I’m assuming this question is derived from an internet CliffsNotes version of someone’s bad interpretation of my Men’s Health article [the other] month, in which I talk very candidly about a particular battle with a particular demon of mine back in 2002. I urge you to read it in entirety, as I can assure you that my finances were the least of my problems at that time.

I will definitely read it, and hope the readers who haven’t yet, will too. Wanna get the full story! So then everything was looking okay in 2010?

My finances were fine when I got True Blood. I was living comfortably and working consistently, but realized that True Blood could be the turning point for me to break out of the mediocrity I’d accepted and fight for something more. My struggles in 2002 however, will serve to ground me for the rest of my life…

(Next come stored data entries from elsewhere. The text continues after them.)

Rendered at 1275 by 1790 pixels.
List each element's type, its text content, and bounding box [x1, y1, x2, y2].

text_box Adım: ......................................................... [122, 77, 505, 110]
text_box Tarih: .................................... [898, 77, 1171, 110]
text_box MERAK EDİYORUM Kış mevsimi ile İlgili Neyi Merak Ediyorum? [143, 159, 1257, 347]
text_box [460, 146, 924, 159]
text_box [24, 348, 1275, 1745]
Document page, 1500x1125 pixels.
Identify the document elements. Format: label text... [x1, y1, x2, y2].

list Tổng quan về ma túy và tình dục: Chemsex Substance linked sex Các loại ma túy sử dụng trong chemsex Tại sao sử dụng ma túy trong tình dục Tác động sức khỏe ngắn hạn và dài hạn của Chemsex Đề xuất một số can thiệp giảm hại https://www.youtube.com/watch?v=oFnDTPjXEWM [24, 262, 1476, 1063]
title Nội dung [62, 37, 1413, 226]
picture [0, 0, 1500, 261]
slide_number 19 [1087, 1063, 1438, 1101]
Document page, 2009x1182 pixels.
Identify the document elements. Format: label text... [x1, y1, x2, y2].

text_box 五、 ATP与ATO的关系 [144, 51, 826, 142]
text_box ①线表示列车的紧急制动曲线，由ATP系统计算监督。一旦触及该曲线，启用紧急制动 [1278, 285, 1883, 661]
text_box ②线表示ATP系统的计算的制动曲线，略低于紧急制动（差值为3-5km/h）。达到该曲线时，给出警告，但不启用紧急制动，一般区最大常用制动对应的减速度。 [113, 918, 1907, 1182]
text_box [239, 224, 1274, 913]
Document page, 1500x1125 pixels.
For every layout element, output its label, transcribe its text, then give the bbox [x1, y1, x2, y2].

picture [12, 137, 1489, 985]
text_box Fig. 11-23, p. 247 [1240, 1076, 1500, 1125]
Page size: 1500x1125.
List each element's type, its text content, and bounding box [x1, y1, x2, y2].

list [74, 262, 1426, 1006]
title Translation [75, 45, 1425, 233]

I have a feeling that’s a chapter for the bestseller we talked about earlier. About the show, has your role on True Blood opened you up to the world of folklore and mythology at all? There’s a lot of old tales floating out there about vampires and werewolves.

I knew them all already, inside and out. The real challenge was making the monster human and grounded and accessible. That’s the challenge of the show, and what separates it from all of the other supernatural projects out there.

What do you think fuels our enduring fascination with the supernatural? The same myths and legends seem to cross all generations and cultures.

Do you have three days??? They are our modern mythology, our gods and demi-gods fighting and fucking each other and causing trouble for humans the same way the Egyptians and Greeks and Romans had theirs. Our story happened to start off as a series of romantic mystery novels, but went on to speak about death, and sex, and inequality and coincidentally became a lightning rod for cultural conversation.

A whole lot of hot topics get covered. Your character Alcide perceives being a werewolf as a curse, was there any particular experience that you drew from your personal life to understand his angst?

I think every person has something about their past or their present that they are afraid someone won’t accept or will find unloveable. That’s a huge part of Alcide, and probably the main reason he’s had so much difficulty in life and especially with his romantic partners.

Evidently, audience members still manage to find him loveable. Aside from True Blood and your upcoming play, are there any other new projects you have on the go that you’re excited about, acting or otherwise?

I’m insanely excited about my book that hits shelves in December, and I can’t wait to see the fully edited version of the film Sabotage I shot this past year, that drops in January.

Anything else we should be watching out for?

I’m finishing up a documentary I’m filming and producing with my brother that is turning out absolutely unbelievably, and I absolutely cannot wait to be in a theatre to see people’s reactions to it. I’m really inspired and fulfilled creatively when I’m writing and producing. One of the biggest joys of my life has been getting to work with my super smart, super talented, super funny, brother every day. I’m incredibly excited about that.